### Directions for this task
Down to the last line, set down the material below exactly; skip the pictures.

--- Collected material ---

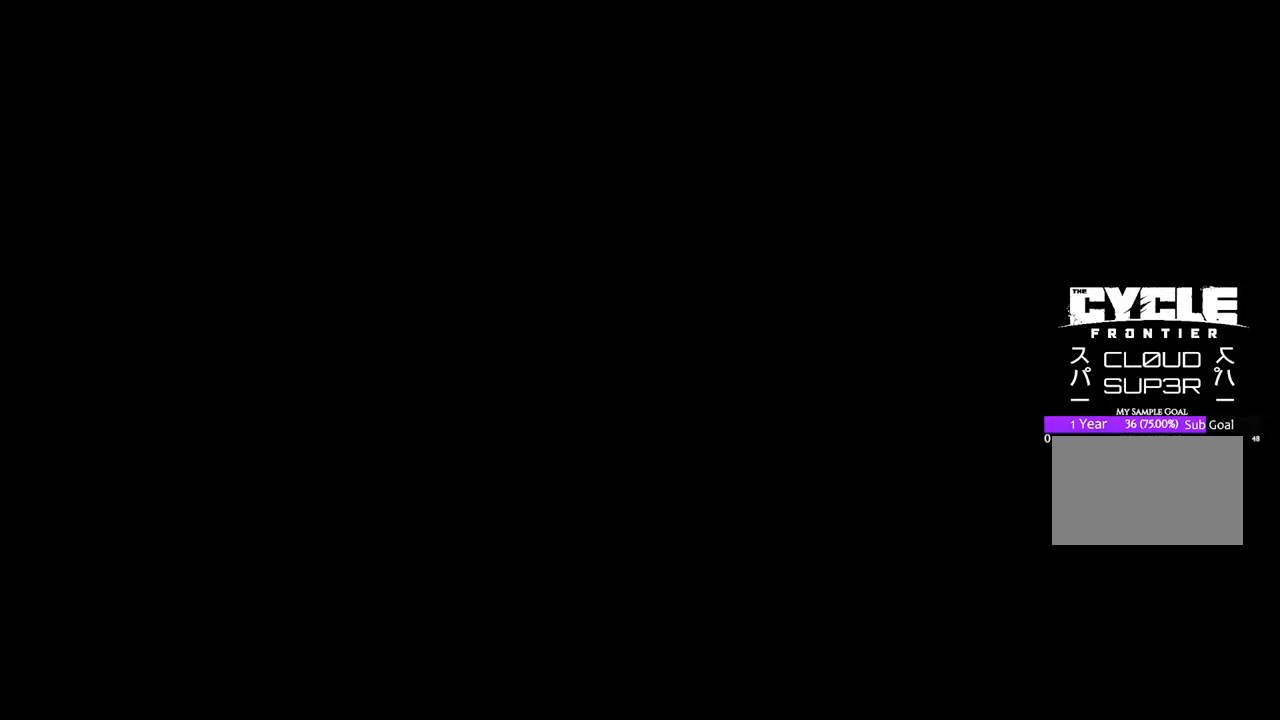
{"keys": [], "mouse": [], "mouse_move": "down", "events": []}
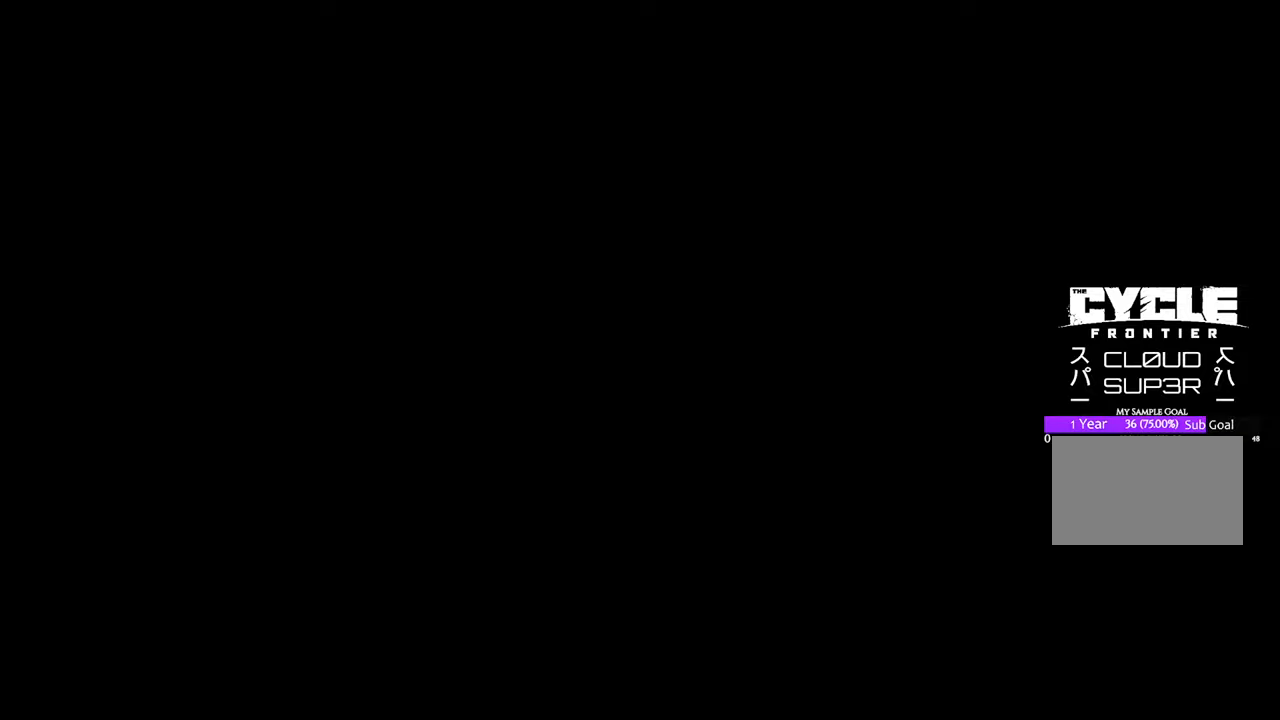
{"keys": [], "mouse": [], "mouse_move": "still", "events": []}
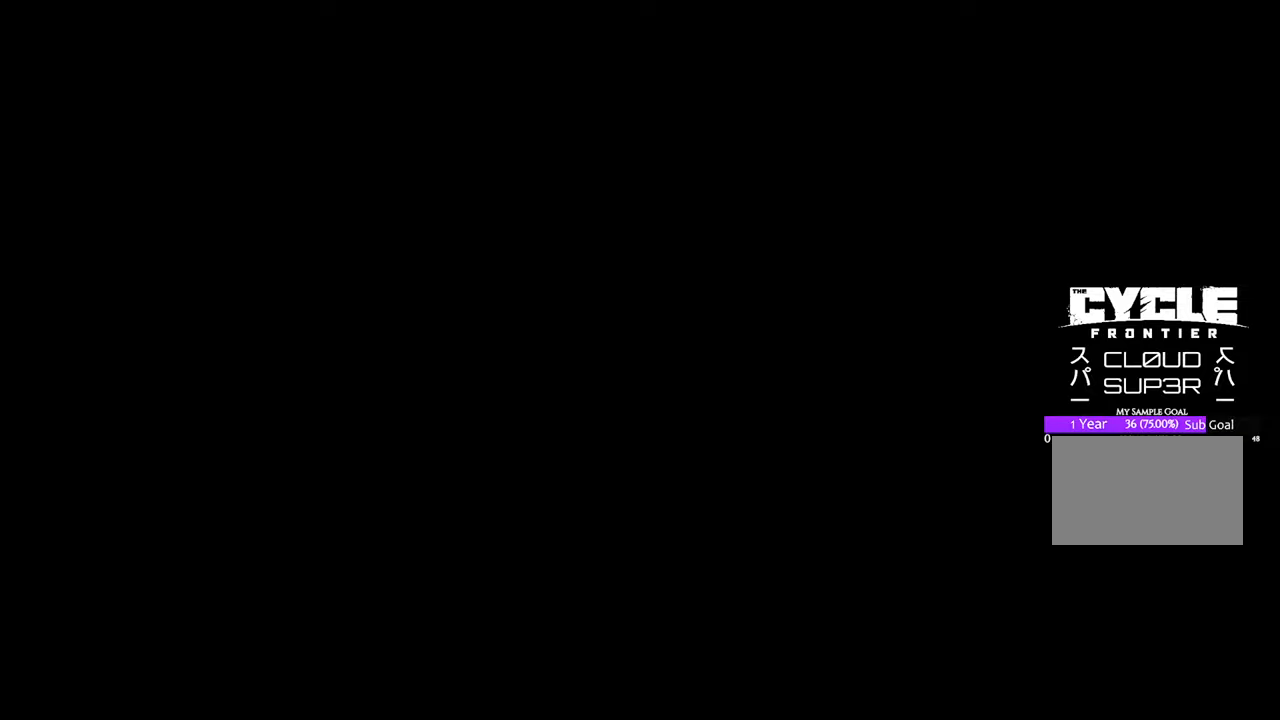
{"keys": [], "mouse": [], "mouse_move": "still", "events": []}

---

### Response box
{"keys": [], "mouse": [], "mouse_move": "down", "events": []}
{"keys": [], "mouse": [], "mouse_move": "still", "events": []}
{"keys": [], "mouse": [], "mouse_move": "still", "events": []}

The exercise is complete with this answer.